§ **JOB**
Pick out the lines in the listing below that contain the word "Alliance" and copy them.

§ **DATA TO USE**
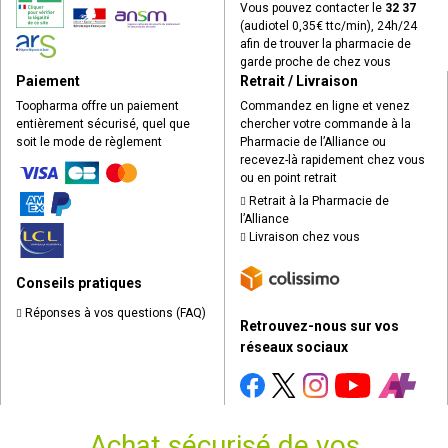
Vous pouvez contacter le
32 37
(audiotel 0,35€ ttc/min), 24h/24
afin de trouver la pharmacie de
garde proche de chez vous
Paiement
Retrait / Livraison
Toopharma offre un paiement
Commandez en ligne et venez
entièrement sécurisé, quel que
chercher votre commande à la
soit le mode de règlement
Pharmacie de l’Alliance ou
recevez-là rapidement chez vous
ou en point retrait
Retrait à la Pharmacie de
l’Alliance
Livraison chez vous
Conseils pratiques
Réponses à vos questions (FAQ)
Retrouvez-nous sur vos
réseaux sociaux
Achat sécurisé de vos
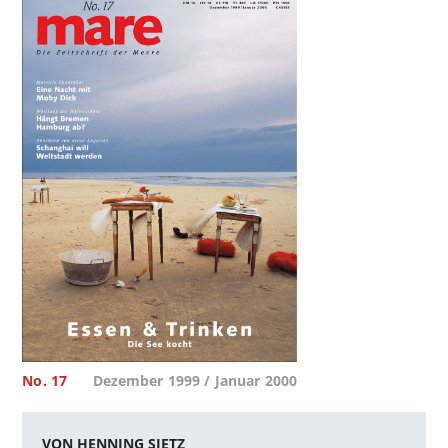
No. 17
Dezember 1999 / Januar 2000
VON HENNING SIETZ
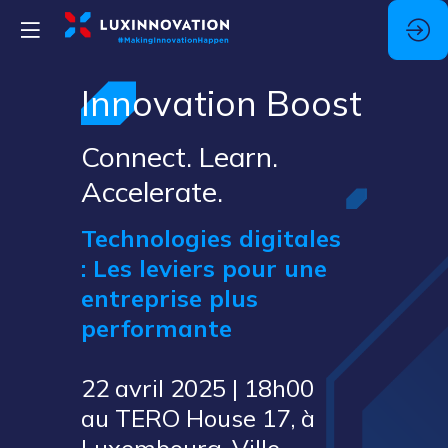
Innovation Boost
Connect. Learn.
Accelerate.
Technologies digitales
: Les leviers pour une
entreprise plus
performante
22 avril 2025 | 18h00
au TERO House 17, à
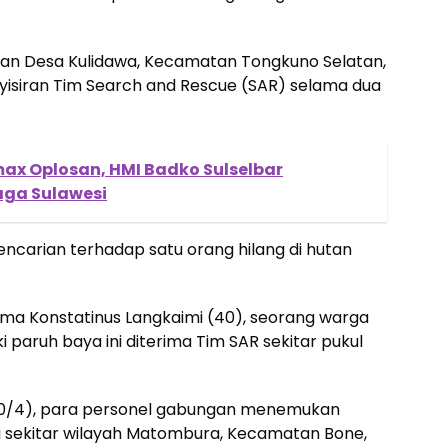
utan Desa Kulidawa, Kecamatan Tongkuno Selatan,
yisiran Tim Search and Rescue (SAR) selama dua
amax Oplosan, HMI Badko Sulselbar
aga Sulawesi
ncarian terhadap satu orang hilang di hutan
ama Konstatinus Langkaimi (40), seorang warga
i paruh baya ini diterima Tim SAR sekitar pukul
(10/4), para personel gabungan menemukan
i sekitar wilayah Matombura, Kecamatan Bone,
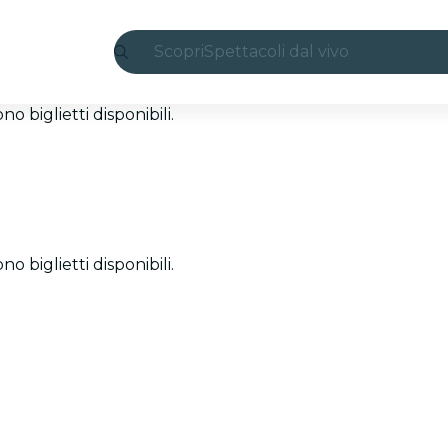
Scopri
Spettacoli dal vivo
Madrid
 biglietti disponibili.
Candlelight
Londra
Esperienze e città
 biglietti disponibili.
San Paolo
Mostre
Seoul
Tour città
Concerti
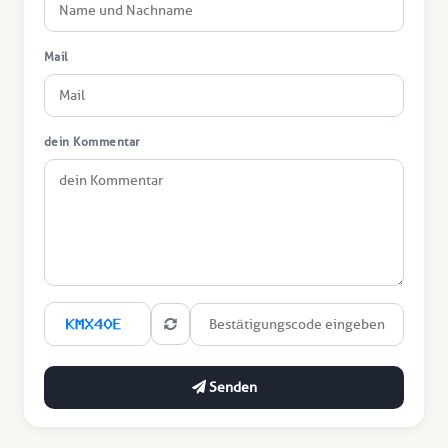
Mail
dein Kommentar
Senden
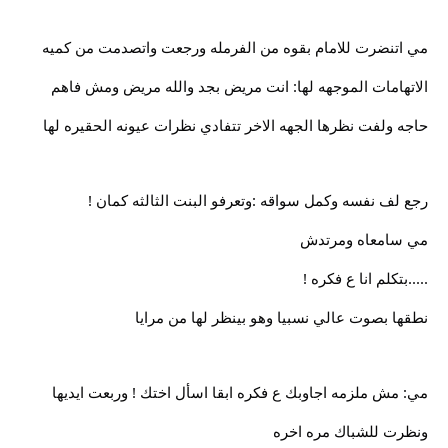
مي اتنضرت للامام بقوه من الفرمله ورجعت واتصدمت من كميه
الاتهامات الموجهه لها: انت مريض بجد والله مريض ومش فاهم
حاجه ولفت نظرها الجهه الاخر تتفادي نظرات عيونه الحقيره لها
رجع لف نفسه وكمل سواقه :وتعرفو البنت الثالثه كمان !
مي سامعاه ومرتدش
.....بتكلم انا ع فكره !
نطقها بصوت عالي نسبيا وهو بينظر لها من مرايا
مي: مش ملزمه اجاوبك ع فكره ابقا اسأل اختك ! وربعت ايديها
ونظرت للشباك مره اخره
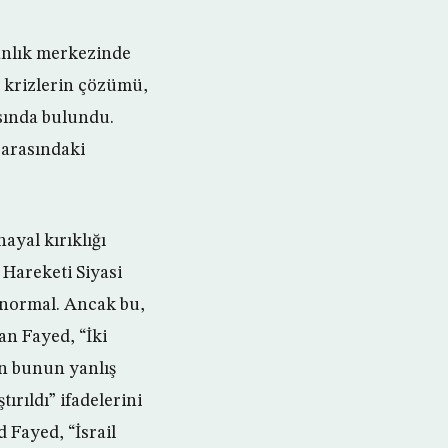
kanlık merkezinde
t krizlerin çözümü,
sında bulundu.
 arasındaki
ayal kırıklığı
 Hareketi Siyasi
ı normal. Ancak bu,
an Fayed, “İki
an bunun yanlış
ırıldı” ifadelerini
 Fayed, “İsrail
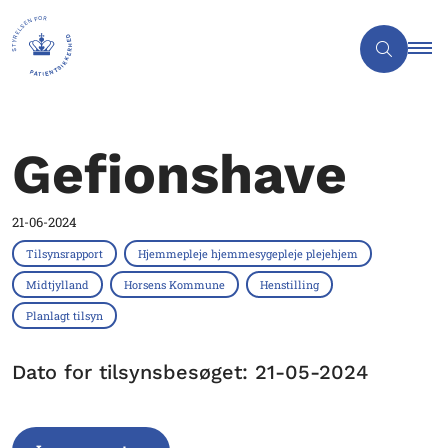
Gefionshave
21-06-2024
Tilsynsrapport
Hjemmepleje hjemmesygepleje plejehjem
Midtjylland
Horsens Kommune
Henstilling
Planlagt tilsyn
Dato for tilsynsbesøget: 21-05-2024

§ **WRITTEN ANSWER**
Pharmacie de l’Alliance ou
l’Alliance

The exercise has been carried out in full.